Scenario: life is good, all is well... then BLAM... massive packet loss going everywhere and a seemingly down network from a user perspective. Nagios goes bat losing packets as it does ping checks against the 3200's, etc.
Enough control remains, though, that I can ssh into the 4200 VC at the core, run top and confirm that sfid is indeed at very high numbers CPU-wise.
At this point, it's a process of elimination of shutting down segments until the "offending segment" is taken offline. The instant the interface leading to that set of 3200's (on fiber to the VC) is disabled, traffic is normal, packet loss vanishes and the sfid process sinks back down to its "normal" level of 2.5% - 4.5% fluctuations.

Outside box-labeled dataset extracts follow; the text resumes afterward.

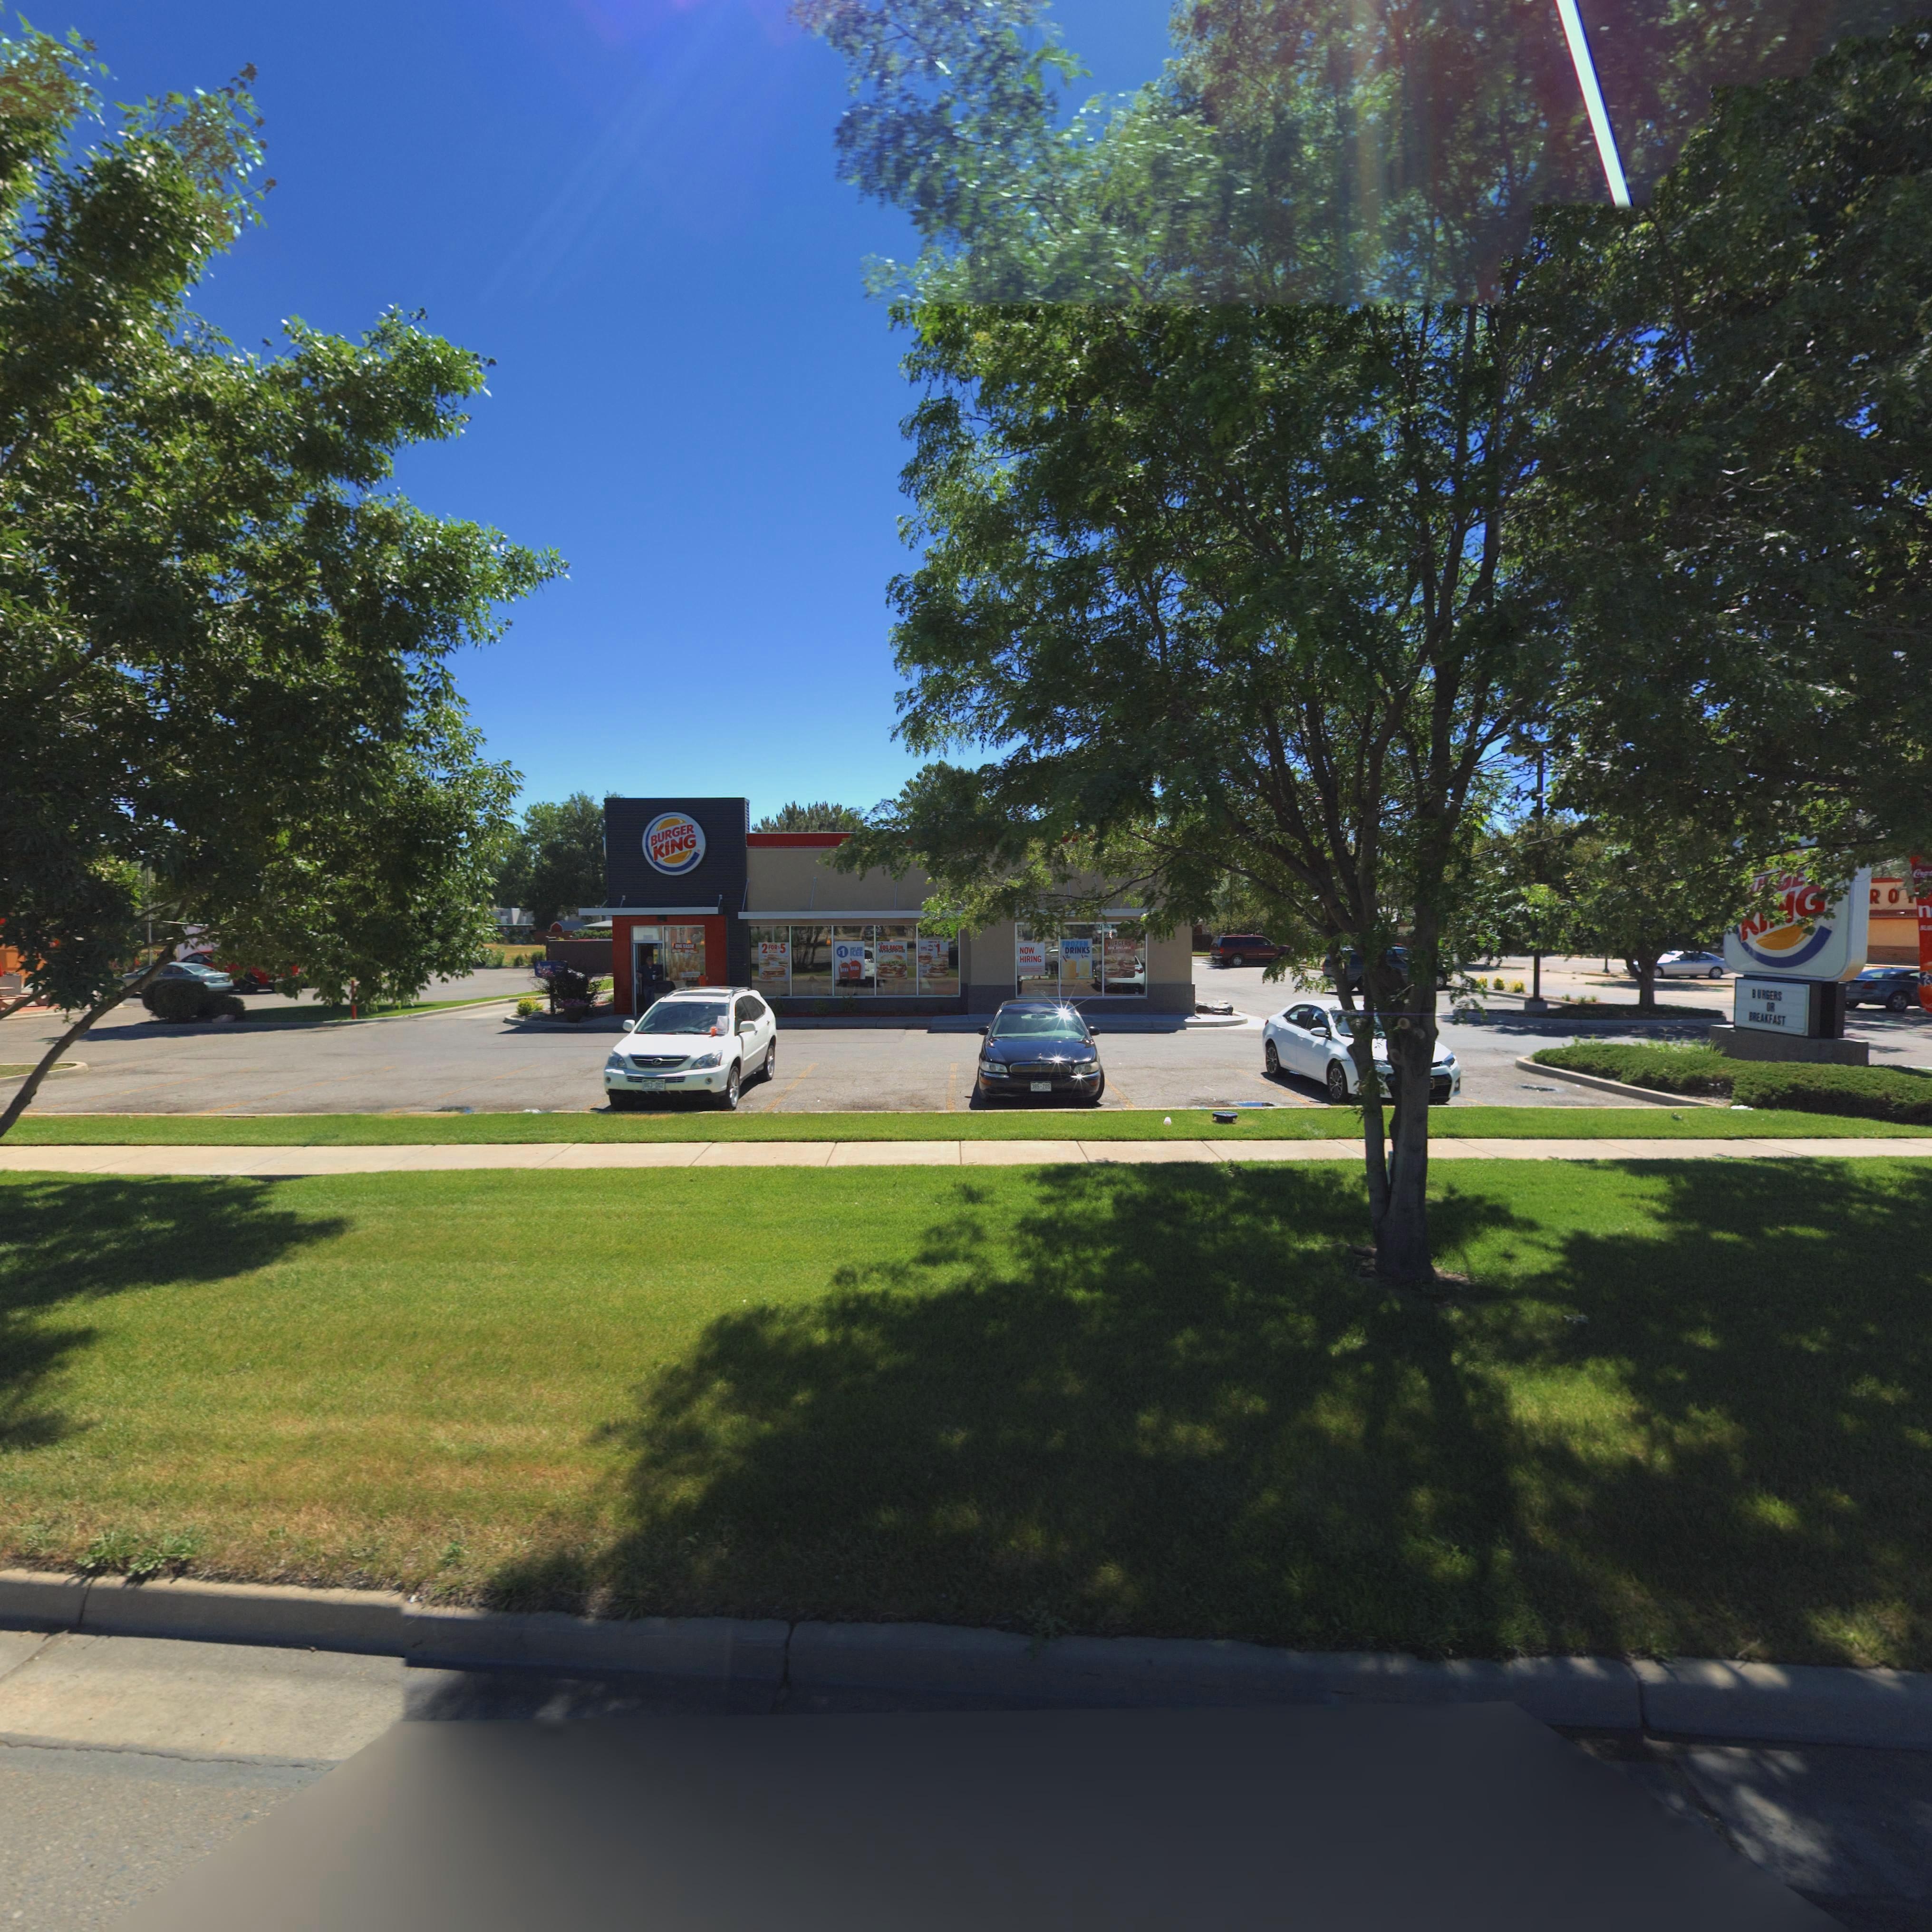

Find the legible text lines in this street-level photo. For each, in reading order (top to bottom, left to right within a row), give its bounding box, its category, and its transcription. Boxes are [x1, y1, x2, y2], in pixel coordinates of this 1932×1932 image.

[650, 824, 694, 847] BusinessName: BURGER
[653, 834, 696, 861] BusinessName: KING
[1869, 888, 1898, 904] BusinessName: RO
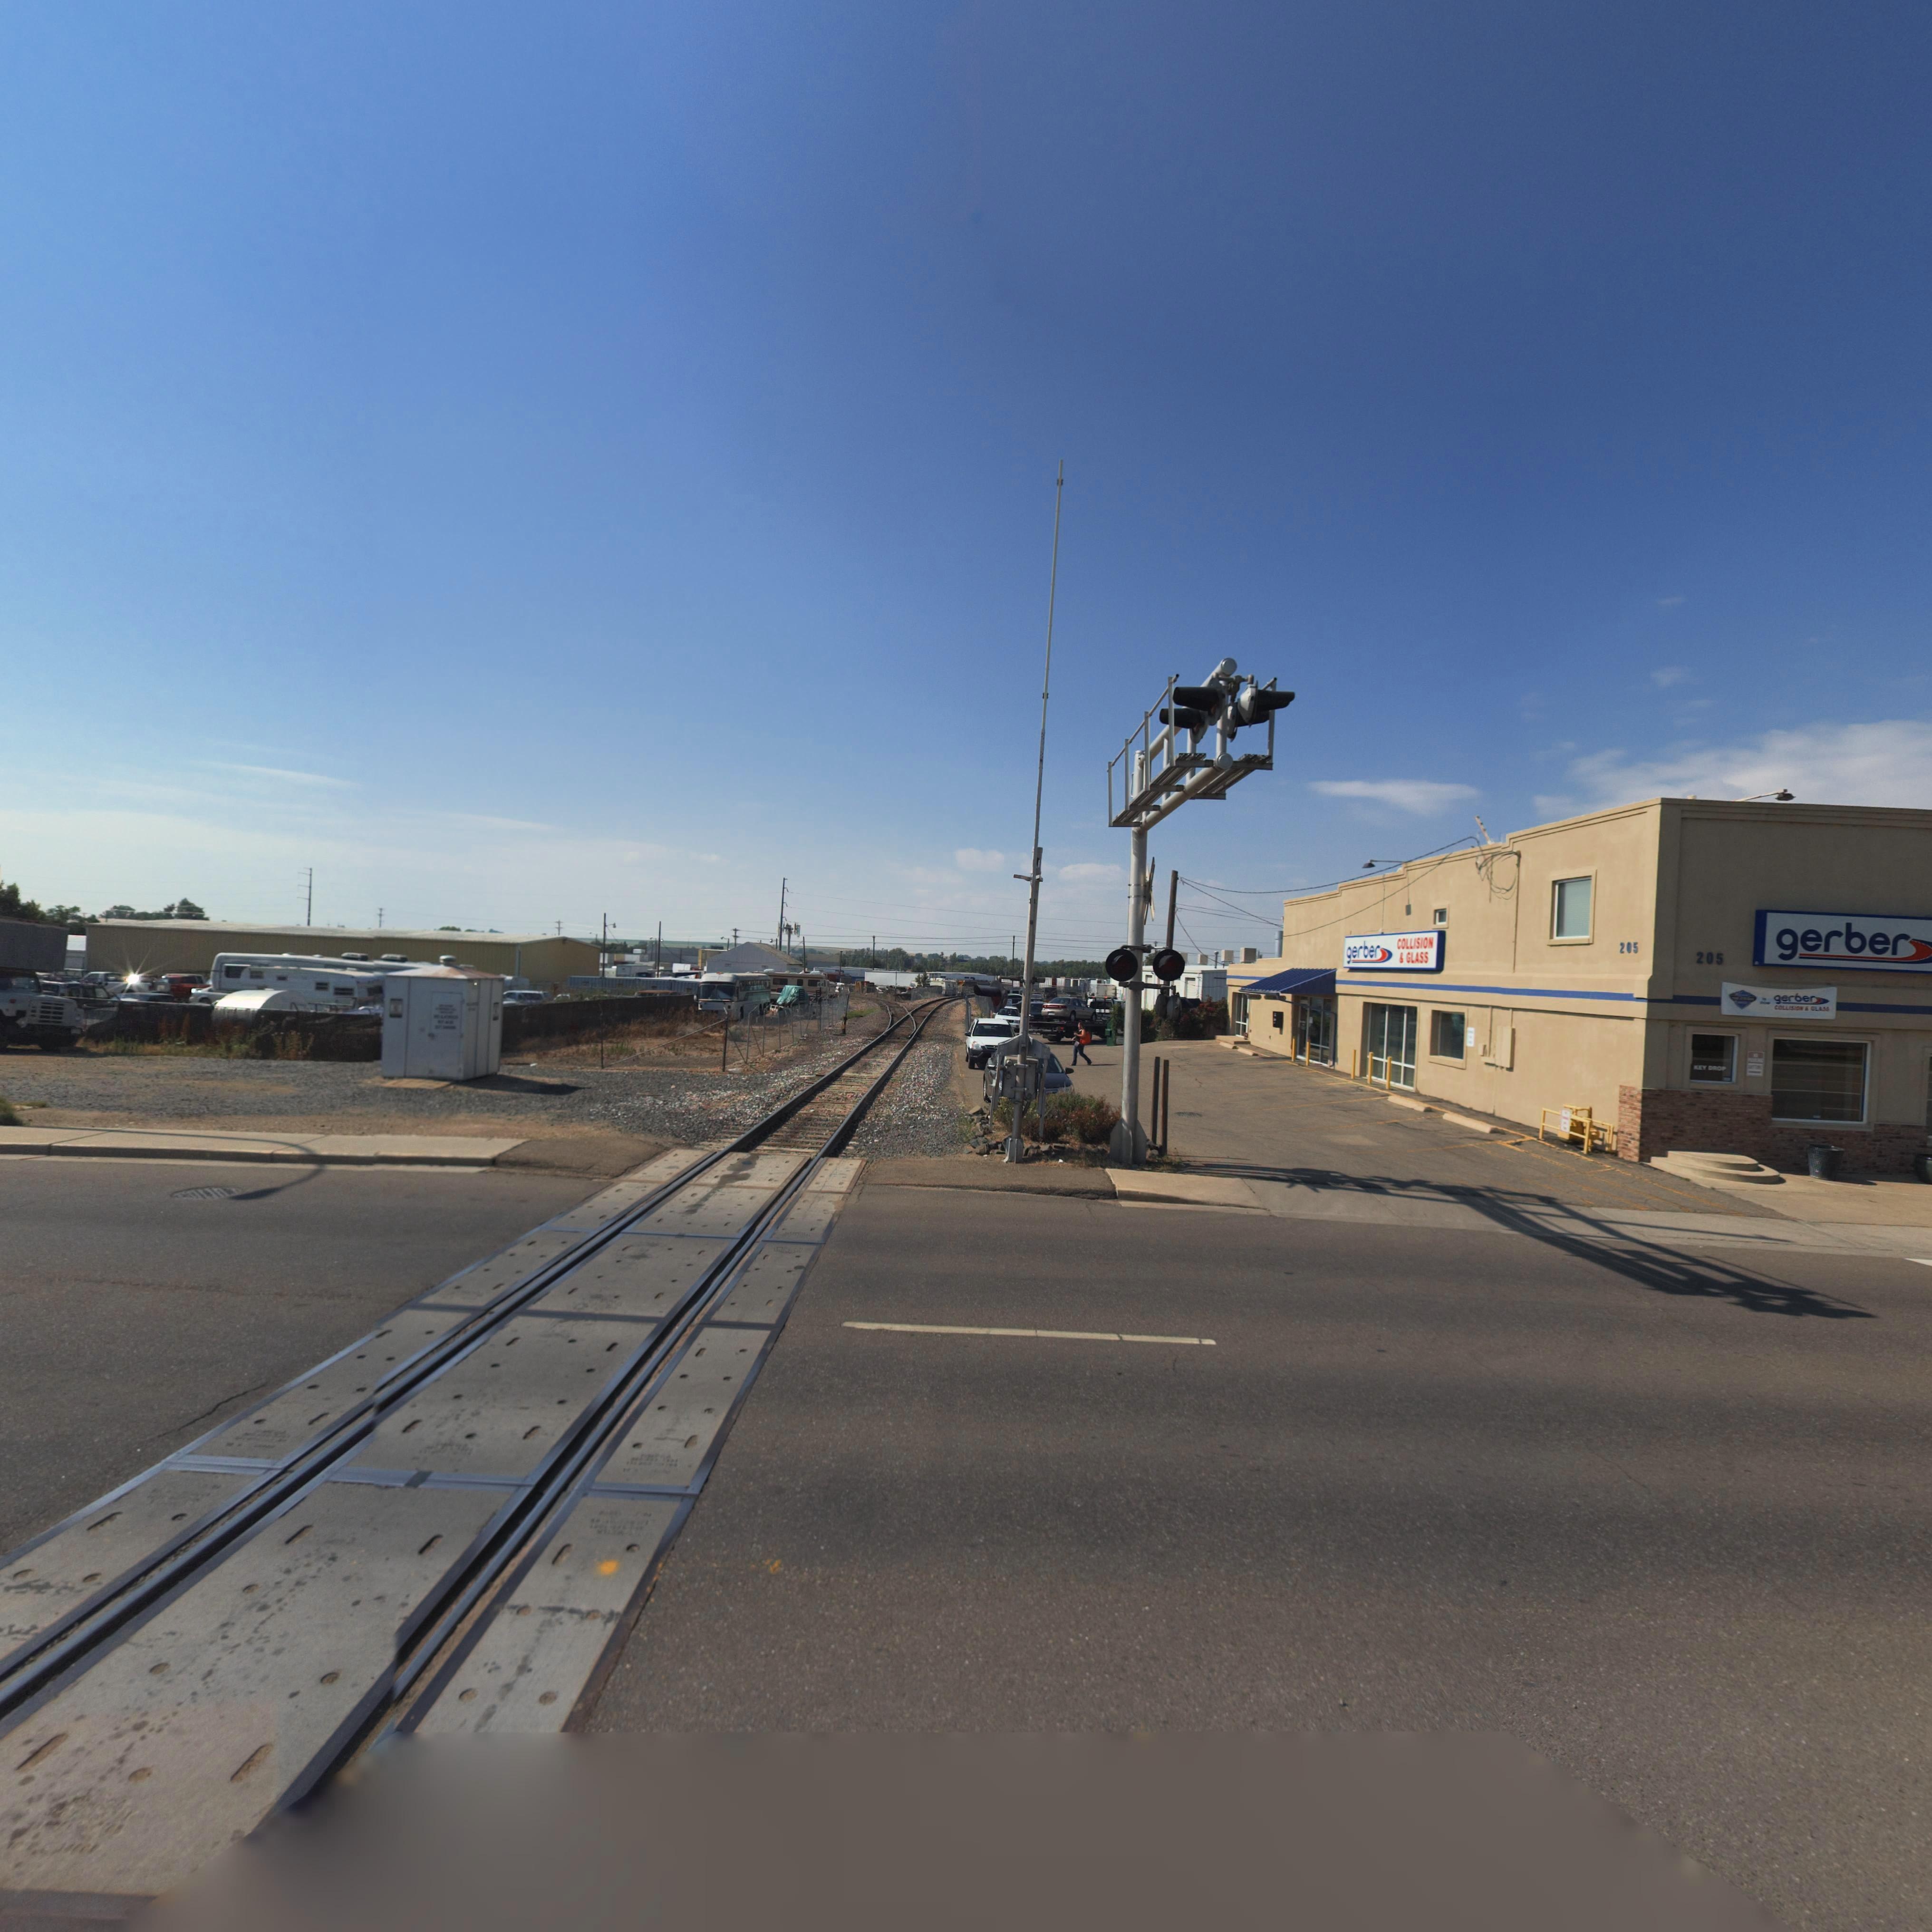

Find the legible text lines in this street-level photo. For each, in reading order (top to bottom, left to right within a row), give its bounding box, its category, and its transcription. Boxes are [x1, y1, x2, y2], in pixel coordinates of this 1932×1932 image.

[1346, 940, 1381, 964] BusinessName: gerber
[1398, 950, 1430, 964] BusinessName: * GLASS
[1396, 936, 1434, 950] BusinessName: COLLISION
[1618, 941, 1639, 954] StreetNumber: 205
[1695, 950, 1724, 966] StreetNumber: 205
[1775, 921, 1912, 961] BusinessName: gerber
[1773, 992, 1816, 1005] BusinessName: gerber
[1774, 1004, 1829, 1012] BusinessName: COLLISION * GLASS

While this is happening, the 3200's on the "offending" segment are fine in terms of sfid CPU use. It's only the VC at the core going crazy.
To this day we have NEVER been able to figure out what causes this. Nothing in the logs, no packets can be captured, etc. It's like it's such a low-level occurrence that it doesn't register - but it totally eats up the VC until the "bad" segment is disabled and the offending device on that segment dealt with.
Thus far, the offending devices have often been small user-attached cheap switches that we've worked to eliminate. In most cases it will be a little 5 port NetGear switch or something similar that someone has attached that works without flaw for months or more - then is suddenly the culprit in one of these meltdowns. Reset power on the Netgear (or similar device) and everything is instantly quiet again.
Yes, this is all further argument for leaving the layer-2 topology and that WILL be happening. But in the meantime, I really need (and WANT) to understand both what is happening and how to debug it.
I have a segment currently "on hold" right now that is causing the issue today and I'm about to set out to locate what device in that segment is causing this issue. In the meantime, it's not a highly important segment and I can use it to my advantage in testing if there are traceoptions or other techniques I could use to possibly generate logs or other clues to the nature of what is going on and sending sfid through the roof.
If I enable that segment, sfid climbs and packet loss starts instantly on the VC... disable it and it just as quickly settles to normal.
When I enable/disable the segments, I'm simply disabling/enabling the fiber interface on the VC that serves one or more 3200's on that branch of the network.
Any thoughts? The fact that some device on our network can so randomly take it all down is, as you can imagine, tremendously dangerous and frustrating.
Open to all ideas...
- Aaron
#sfid#3200#4200#storm#VC